### Exercise requirements:
Lines below that include "Cookies" are the answer; copy each one.

### Record extracts:

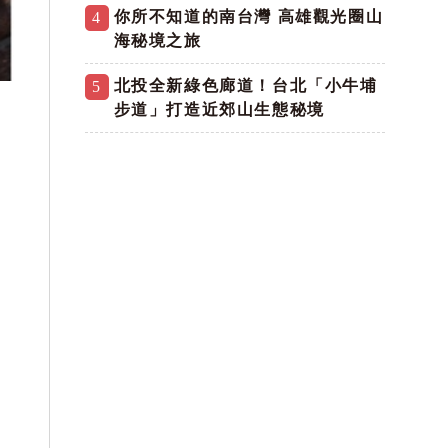
你所不知道的南台灣 高雄觀光圈山
4
海秘境之旅
北投全新綠色廊道！台北「小牛埔
5
步道」打造近郊山生態秘境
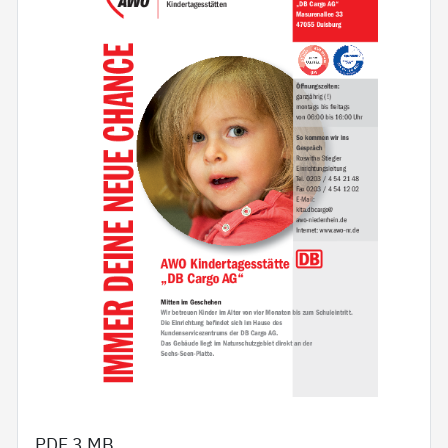
PDF
3 MB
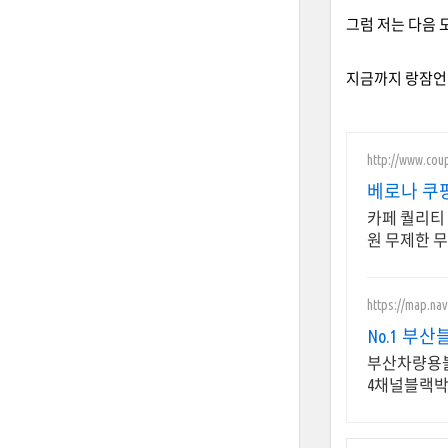
그럼 저는 다음 
지금까지 랑잠언
http://www.cou
베로나 쿠
카페 퀄리티
원 무제한 
https://map.na
No.1 
부산차량용
4채널블랙박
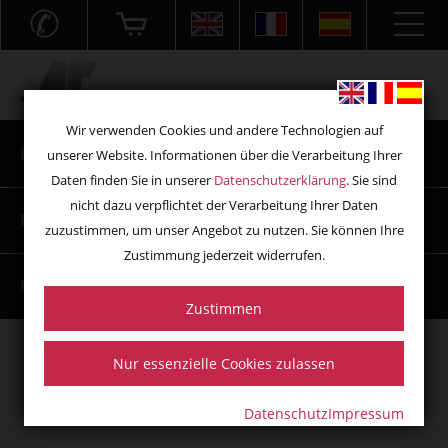
✆
Acryl- und Frästechnik GmbH
Wir verwenden Cookies und andere Technologien auf
Fräser Aluminium und Verbundwerkstoff
unserer Website. Informationen über die Verarbeitung Ihrer
Daten finden Sie in unserer
Datenschutzerklärung
. Sie sind
nicht dazu verpflichtet der Verarbeitung Ihrer Daten
Fräswerkzeuge für Holz / MDF / Multiplex
zuzustimmen, um unser Angebot zu nutzen. Sie können Ihre
Zustimmung jederzeit widerrufen.
Fräswerkzeuge für Kunststoff
Zustimmen
Nur essenzielle Cookies zulassen
Fräswerkzeuge für Holz / MDF /
Multiplex
Datenschutz
Impressum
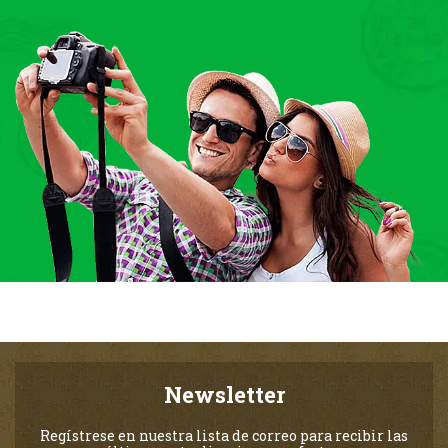
Newsletter
Regístrese en nuestra lista de correo para recibir las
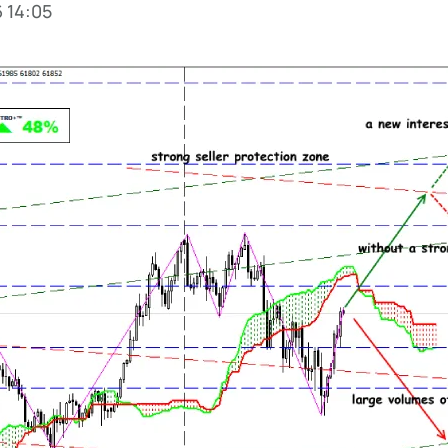
6 14:05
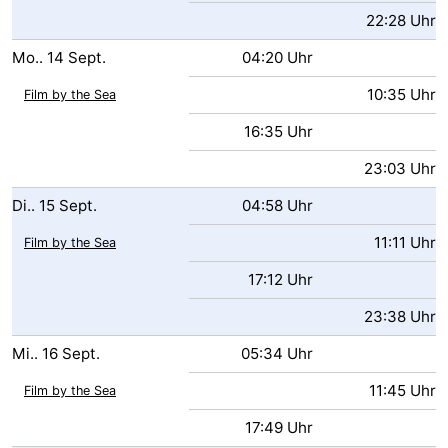
22:28 Uhr
Mo..
14
Sept.
04:20 Uhr
10:35 Uhr
Film by the Sea
16:35 Uhr
23:03 Uhr
Di..
15
Sept.
04:58 Uhr
11:11 Uhr
Film by the Sea
17:12 Uhr
23:38 Uhr
Mi..
16
Sept.
05:34 Uhr
11:45 Uhr
Film by the Sea
17:49 Uhr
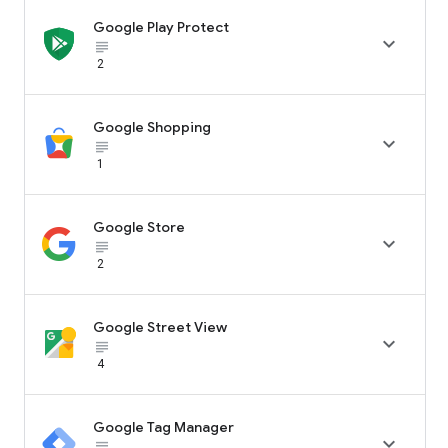
Google Play Protect

subject_black
2
Google Shopping

subject_black
1
Google Store

subject_black
2
Google Street View

subject_black
4
Google Tag Manager

subject_black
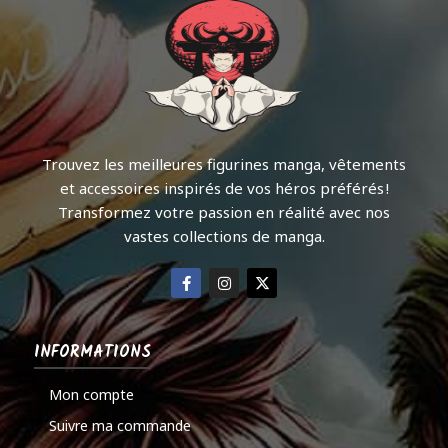
Trouvez les meilleures figurines manga, vêtements
et accessoires inspirés de vos héros préférés !
Transformez votre passion en réalité avec nos
vastes collections de manga.
INFORMATIONS
Mon compte
Suivre ma commande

### Solution:
Wir verwenden Cookies und andere Technologien auf
Nur essenzielle Cookies zulassen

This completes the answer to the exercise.